§ **Saved data entries**:
::::::::::

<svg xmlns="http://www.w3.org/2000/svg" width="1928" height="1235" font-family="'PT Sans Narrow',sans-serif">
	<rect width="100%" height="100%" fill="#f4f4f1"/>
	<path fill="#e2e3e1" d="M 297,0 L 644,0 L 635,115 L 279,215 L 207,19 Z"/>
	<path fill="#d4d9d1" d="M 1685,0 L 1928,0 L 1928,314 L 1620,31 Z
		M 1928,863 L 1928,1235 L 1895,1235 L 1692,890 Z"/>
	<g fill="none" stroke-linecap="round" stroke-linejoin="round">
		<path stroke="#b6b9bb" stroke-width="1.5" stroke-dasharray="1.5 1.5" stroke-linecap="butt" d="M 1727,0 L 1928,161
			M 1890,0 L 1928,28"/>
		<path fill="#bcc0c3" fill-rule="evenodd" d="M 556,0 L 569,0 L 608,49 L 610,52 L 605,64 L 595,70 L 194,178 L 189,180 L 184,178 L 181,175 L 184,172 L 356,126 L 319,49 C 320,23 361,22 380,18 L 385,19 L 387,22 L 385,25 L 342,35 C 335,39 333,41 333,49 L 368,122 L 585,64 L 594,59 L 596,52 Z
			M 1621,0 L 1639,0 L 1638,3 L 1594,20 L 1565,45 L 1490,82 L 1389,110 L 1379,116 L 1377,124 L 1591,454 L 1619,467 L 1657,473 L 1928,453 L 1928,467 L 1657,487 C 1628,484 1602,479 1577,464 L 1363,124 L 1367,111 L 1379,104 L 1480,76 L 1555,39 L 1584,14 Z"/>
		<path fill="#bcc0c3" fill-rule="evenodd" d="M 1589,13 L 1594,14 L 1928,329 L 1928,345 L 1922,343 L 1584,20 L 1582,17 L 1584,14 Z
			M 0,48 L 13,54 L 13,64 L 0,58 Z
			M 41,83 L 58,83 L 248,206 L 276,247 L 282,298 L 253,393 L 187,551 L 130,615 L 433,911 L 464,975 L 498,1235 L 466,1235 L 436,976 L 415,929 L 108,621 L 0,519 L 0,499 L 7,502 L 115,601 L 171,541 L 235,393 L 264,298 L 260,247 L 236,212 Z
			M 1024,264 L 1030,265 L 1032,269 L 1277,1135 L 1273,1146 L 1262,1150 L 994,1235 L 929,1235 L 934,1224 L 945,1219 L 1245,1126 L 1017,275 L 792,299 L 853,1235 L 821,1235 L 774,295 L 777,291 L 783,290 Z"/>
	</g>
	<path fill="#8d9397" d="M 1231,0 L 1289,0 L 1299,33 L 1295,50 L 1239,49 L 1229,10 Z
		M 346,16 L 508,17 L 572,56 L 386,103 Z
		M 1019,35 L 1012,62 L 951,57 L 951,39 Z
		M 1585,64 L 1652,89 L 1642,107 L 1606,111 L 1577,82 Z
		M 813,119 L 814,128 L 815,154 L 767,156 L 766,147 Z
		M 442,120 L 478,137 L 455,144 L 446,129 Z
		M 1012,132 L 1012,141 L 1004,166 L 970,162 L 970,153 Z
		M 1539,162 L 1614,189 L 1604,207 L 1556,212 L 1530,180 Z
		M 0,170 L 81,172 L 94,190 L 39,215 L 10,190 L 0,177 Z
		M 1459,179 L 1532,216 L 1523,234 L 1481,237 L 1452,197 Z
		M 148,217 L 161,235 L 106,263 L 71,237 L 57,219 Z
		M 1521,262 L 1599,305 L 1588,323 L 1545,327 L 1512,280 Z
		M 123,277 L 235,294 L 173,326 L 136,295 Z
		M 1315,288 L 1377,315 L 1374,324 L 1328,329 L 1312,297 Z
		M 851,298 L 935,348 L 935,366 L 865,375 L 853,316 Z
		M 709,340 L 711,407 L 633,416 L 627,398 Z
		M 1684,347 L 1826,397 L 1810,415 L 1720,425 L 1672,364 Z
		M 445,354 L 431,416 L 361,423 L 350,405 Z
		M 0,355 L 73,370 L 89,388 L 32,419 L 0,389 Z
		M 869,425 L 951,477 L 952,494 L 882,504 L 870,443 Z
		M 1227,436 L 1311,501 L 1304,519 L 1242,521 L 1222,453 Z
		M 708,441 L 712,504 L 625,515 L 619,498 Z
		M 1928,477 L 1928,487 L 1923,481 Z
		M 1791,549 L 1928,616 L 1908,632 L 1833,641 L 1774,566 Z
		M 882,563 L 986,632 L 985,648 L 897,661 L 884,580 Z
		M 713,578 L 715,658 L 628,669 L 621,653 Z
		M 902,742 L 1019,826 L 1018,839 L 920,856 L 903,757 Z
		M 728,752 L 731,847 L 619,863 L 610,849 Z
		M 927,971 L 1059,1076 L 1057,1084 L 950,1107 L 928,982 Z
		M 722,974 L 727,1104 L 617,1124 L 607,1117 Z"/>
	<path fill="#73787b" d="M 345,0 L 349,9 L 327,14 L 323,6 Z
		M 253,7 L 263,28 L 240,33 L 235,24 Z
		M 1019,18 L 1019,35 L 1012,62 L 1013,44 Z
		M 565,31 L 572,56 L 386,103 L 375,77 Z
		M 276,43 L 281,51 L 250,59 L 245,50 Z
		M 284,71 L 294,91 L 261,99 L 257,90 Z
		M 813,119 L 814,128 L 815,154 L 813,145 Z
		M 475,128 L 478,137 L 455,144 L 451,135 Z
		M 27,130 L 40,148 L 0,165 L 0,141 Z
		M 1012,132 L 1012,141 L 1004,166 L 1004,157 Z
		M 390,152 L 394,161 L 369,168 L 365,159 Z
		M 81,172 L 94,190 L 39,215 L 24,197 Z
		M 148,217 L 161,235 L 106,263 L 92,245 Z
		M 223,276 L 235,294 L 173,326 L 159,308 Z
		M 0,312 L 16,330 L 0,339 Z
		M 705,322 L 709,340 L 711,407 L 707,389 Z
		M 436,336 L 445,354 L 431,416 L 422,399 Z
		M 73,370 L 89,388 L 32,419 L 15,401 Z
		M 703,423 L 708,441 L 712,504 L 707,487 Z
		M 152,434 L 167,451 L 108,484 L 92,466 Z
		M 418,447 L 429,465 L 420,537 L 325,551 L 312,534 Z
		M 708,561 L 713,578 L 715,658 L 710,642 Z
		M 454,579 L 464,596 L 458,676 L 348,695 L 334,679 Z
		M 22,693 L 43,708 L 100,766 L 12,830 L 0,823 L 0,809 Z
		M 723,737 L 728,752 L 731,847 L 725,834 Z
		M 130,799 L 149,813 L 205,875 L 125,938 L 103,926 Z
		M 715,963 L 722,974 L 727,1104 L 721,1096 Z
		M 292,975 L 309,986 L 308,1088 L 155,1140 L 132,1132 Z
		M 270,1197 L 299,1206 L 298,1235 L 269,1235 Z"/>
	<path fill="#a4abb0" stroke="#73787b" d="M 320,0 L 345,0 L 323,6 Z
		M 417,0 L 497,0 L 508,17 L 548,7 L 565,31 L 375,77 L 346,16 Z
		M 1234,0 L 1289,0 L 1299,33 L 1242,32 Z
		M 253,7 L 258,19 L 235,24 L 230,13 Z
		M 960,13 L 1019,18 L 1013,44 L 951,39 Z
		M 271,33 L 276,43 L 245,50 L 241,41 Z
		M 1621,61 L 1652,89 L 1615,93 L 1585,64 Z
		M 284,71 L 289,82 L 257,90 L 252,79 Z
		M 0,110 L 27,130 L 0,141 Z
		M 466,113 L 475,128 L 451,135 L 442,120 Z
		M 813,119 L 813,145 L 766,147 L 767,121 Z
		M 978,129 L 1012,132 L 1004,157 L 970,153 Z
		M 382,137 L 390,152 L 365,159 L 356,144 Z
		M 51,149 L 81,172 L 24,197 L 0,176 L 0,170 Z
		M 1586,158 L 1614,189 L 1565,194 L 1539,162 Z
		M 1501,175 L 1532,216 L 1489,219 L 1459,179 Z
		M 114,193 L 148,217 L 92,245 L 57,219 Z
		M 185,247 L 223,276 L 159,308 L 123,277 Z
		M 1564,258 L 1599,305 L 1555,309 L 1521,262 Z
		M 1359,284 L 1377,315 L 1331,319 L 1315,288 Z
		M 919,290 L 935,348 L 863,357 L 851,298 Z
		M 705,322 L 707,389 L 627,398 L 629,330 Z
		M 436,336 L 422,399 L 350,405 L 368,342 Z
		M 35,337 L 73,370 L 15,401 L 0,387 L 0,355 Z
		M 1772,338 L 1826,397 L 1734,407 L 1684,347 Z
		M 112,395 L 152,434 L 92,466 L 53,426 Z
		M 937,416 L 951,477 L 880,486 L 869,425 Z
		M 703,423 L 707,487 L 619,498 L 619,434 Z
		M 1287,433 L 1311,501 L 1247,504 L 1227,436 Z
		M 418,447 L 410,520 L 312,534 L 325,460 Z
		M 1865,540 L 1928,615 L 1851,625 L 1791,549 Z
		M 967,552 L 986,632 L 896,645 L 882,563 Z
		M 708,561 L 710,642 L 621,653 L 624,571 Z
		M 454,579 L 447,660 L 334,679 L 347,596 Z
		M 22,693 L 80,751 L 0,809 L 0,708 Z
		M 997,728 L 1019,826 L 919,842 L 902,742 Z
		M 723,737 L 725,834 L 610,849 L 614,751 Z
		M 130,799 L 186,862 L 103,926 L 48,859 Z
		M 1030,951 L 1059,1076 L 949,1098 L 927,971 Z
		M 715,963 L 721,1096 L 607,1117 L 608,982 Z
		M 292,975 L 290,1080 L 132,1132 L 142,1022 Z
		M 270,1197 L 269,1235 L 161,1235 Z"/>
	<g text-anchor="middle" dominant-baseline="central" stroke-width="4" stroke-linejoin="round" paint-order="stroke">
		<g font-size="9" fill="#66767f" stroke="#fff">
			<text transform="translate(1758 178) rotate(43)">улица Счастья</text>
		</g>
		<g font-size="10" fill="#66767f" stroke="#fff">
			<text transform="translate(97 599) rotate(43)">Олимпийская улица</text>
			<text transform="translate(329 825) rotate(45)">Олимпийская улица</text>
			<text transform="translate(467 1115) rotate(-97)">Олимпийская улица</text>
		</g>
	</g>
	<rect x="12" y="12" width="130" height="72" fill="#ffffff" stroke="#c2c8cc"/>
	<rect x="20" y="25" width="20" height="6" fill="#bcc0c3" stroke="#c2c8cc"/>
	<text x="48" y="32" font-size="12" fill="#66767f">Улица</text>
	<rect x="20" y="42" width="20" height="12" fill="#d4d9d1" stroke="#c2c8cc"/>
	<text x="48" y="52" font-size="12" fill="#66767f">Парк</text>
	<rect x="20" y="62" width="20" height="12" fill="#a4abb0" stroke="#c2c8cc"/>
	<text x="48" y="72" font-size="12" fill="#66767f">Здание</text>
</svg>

::::::::::

§ **What the task requires**: Across the records above, show each line containing the word "linecap".

§ **Result below**:
	<g fill="none" stroke-linecap="round" stroke-linejoin="round">
		<path stroke="#b6b9bb" stroke-width="1.5" stroke-dasharray="1.5 1.5" stroke-linecap="butt" d="M 1727,0 L 1928,161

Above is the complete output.